### REQUIRED WORK
Whenever a line in the entries below contains "rectangular", copy that line.

+++ INPUT RECORDS

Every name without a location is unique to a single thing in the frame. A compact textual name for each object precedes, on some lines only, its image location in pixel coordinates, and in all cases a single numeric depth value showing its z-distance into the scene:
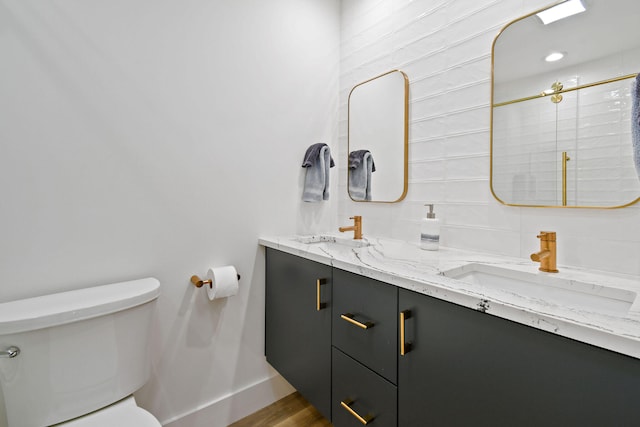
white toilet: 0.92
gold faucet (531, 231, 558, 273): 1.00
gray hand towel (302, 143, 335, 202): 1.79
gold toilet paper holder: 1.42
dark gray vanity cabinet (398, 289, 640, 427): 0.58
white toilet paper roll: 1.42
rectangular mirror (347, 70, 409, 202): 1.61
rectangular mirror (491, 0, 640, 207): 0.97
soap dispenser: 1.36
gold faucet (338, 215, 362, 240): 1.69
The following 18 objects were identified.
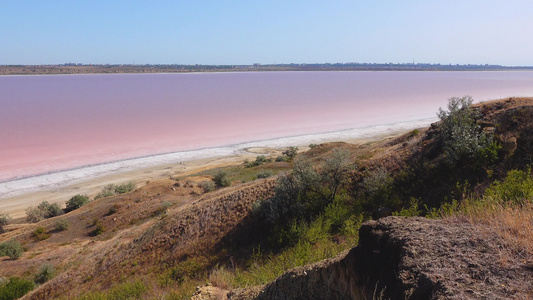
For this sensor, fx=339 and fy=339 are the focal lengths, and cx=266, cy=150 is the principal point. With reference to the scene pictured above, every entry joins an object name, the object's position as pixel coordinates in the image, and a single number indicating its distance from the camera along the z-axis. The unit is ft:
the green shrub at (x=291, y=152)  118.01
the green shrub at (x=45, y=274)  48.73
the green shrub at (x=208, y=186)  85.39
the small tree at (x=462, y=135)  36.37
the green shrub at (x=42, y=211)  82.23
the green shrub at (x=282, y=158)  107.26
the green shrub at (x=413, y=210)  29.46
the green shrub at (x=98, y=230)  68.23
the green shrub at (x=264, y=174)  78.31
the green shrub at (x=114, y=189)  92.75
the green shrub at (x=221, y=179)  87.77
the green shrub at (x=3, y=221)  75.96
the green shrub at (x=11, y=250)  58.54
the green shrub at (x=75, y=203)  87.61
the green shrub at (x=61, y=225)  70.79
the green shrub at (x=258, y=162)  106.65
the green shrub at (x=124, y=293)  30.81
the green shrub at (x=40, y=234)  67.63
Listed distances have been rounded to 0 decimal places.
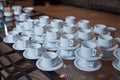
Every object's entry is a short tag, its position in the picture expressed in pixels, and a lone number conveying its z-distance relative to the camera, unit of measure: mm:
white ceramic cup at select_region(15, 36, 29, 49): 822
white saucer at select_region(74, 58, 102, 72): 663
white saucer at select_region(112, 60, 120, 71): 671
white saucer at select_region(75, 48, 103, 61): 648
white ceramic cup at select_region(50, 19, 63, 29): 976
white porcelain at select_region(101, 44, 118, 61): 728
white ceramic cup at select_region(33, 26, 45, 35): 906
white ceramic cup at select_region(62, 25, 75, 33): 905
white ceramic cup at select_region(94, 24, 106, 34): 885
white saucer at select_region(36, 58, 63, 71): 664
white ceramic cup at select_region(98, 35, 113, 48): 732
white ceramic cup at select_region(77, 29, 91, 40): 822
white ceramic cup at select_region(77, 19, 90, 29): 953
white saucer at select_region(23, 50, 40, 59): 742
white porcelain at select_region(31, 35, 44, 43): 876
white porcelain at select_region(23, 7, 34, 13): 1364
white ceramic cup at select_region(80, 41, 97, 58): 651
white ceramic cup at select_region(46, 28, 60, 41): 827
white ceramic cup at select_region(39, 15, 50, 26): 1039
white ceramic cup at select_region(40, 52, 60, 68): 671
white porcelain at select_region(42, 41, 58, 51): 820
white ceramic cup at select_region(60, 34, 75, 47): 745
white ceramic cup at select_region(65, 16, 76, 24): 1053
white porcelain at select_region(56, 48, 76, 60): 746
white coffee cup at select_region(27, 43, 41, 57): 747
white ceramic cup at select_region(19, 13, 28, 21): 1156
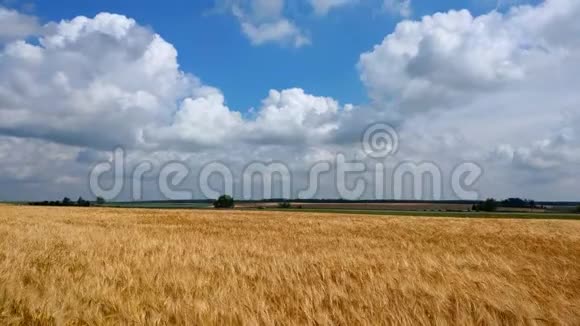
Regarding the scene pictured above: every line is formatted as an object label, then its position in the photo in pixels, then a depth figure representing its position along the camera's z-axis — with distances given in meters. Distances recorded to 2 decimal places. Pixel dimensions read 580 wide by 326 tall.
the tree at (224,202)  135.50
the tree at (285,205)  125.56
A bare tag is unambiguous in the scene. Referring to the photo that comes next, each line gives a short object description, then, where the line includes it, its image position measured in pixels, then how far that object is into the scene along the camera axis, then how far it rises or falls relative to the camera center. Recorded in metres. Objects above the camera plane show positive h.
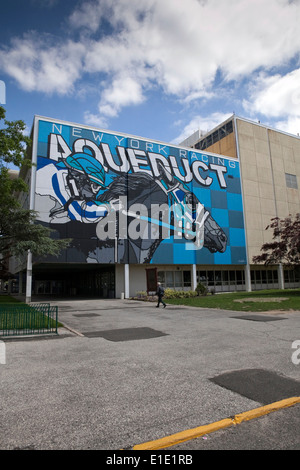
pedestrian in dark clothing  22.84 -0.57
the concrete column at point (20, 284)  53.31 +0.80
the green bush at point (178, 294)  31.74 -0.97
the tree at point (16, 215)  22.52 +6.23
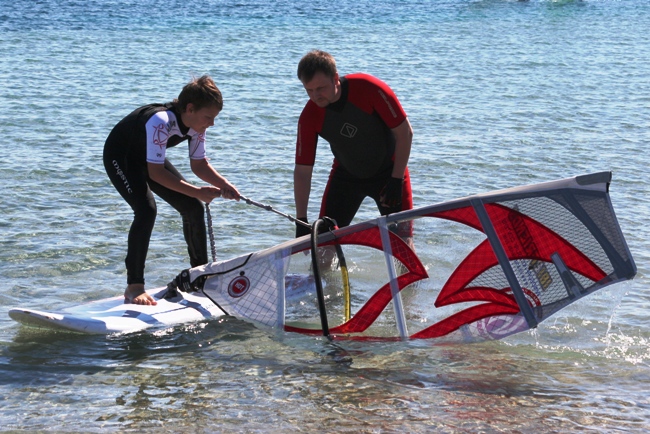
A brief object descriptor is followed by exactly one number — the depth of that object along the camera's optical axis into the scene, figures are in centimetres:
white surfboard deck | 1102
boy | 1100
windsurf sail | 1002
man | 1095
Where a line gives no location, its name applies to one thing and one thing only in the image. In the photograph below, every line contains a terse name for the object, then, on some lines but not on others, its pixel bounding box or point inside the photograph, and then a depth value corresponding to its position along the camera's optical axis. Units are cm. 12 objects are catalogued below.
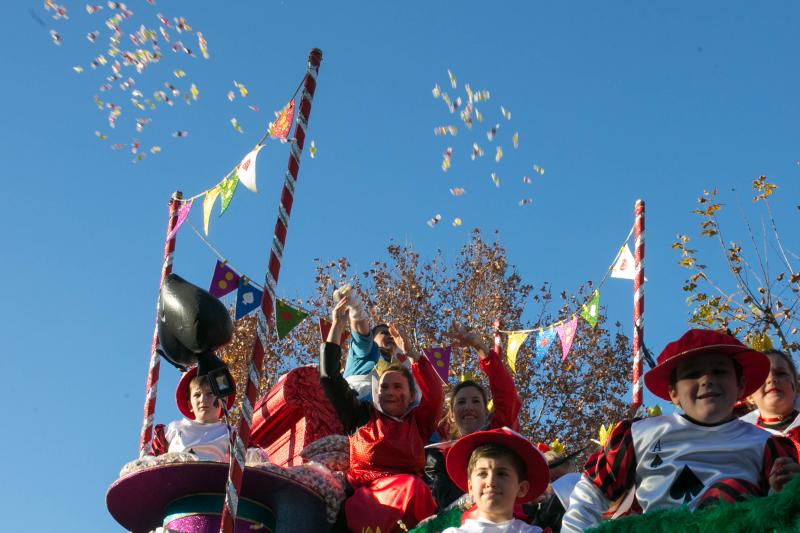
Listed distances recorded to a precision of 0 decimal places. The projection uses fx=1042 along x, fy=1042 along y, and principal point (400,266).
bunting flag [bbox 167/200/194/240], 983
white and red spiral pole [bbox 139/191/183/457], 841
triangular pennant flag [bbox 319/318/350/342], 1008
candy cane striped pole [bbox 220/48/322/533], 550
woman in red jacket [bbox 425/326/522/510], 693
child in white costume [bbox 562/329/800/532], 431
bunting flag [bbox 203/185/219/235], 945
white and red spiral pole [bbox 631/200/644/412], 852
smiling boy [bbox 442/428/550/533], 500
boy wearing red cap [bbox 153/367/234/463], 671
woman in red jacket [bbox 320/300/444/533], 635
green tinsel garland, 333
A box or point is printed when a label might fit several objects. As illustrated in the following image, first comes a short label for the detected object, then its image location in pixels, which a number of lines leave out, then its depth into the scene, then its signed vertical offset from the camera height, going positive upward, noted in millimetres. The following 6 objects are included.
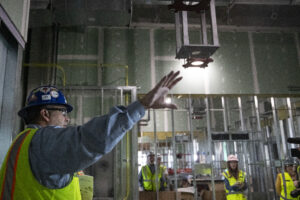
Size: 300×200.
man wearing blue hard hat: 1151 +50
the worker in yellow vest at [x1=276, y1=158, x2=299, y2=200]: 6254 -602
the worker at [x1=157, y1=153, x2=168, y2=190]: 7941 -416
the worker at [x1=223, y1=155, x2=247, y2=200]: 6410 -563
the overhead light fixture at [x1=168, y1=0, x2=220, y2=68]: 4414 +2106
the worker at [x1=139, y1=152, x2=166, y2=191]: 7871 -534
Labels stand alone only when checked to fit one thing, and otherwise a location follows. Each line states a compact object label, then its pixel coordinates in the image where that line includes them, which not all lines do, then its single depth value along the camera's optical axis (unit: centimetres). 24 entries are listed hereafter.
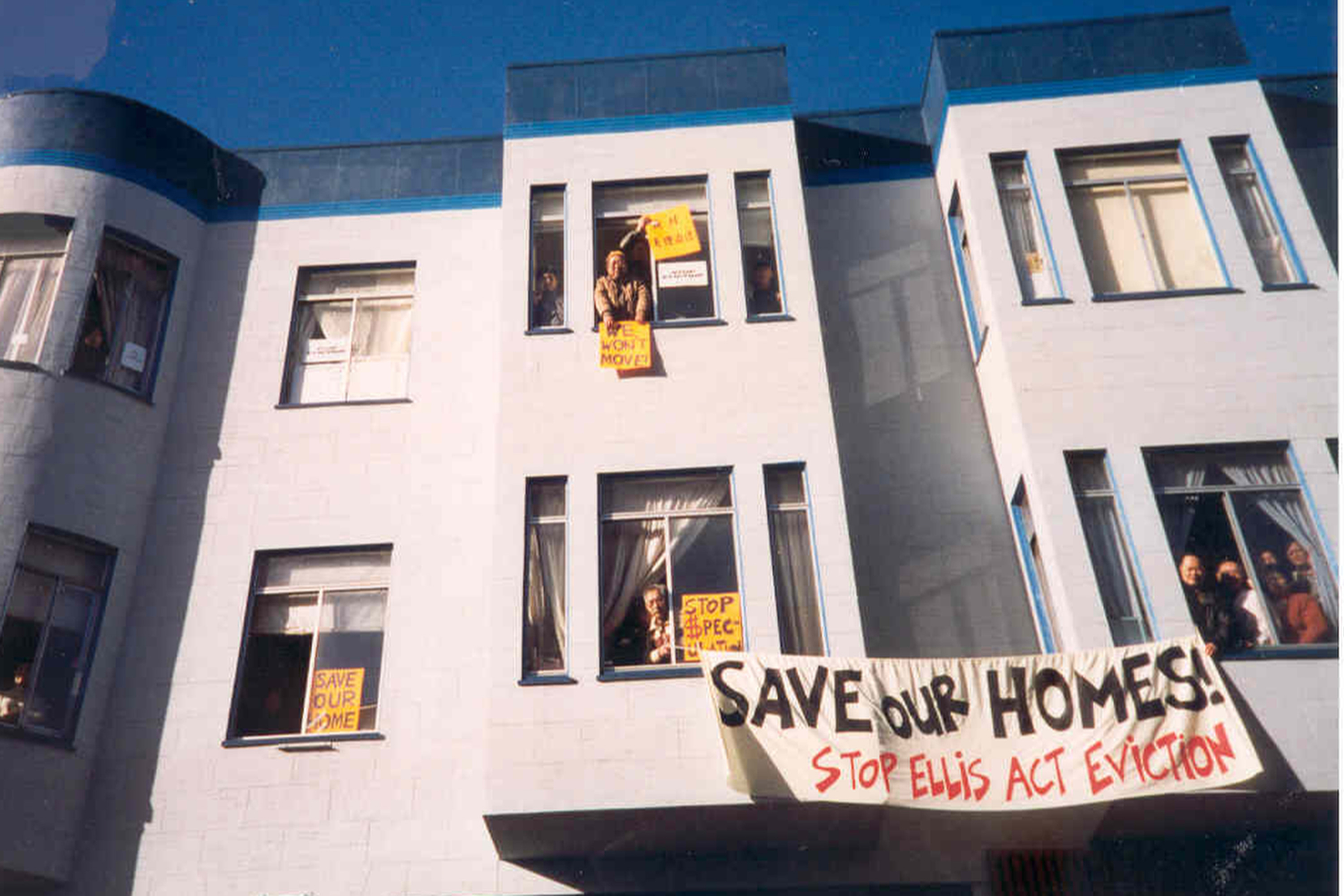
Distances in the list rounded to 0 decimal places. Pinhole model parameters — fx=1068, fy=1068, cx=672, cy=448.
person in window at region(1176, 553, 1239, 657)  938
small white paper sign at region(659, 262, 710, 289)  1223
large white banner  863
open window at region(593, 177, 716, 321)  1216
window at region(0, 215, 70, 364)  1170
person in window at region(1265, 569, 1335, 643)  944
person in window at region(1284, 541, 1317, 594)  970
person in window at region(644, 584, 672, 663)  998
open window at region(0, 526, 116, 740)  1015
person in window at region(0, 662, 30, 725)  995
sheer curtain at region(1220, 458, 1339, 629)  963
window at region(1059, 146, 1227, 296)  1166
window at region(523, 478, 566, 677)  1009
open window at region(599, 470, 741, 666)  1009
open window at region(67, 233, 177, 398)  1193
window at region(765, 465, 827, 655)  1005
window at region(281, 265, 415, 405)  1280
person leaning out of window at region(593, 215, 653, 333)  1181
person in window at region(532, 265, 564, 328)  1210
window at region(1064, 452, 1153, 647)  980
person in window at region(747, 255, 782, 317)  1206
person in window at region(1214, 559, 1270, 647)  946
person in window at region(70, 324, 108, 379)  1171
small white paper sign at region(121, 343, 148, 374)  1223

++++++

### REPLY TO THE TASK
rectangular mirror (347, 70, 409, 202): 1.61
rectangular mirror (491, 0, 640, 207): 0.97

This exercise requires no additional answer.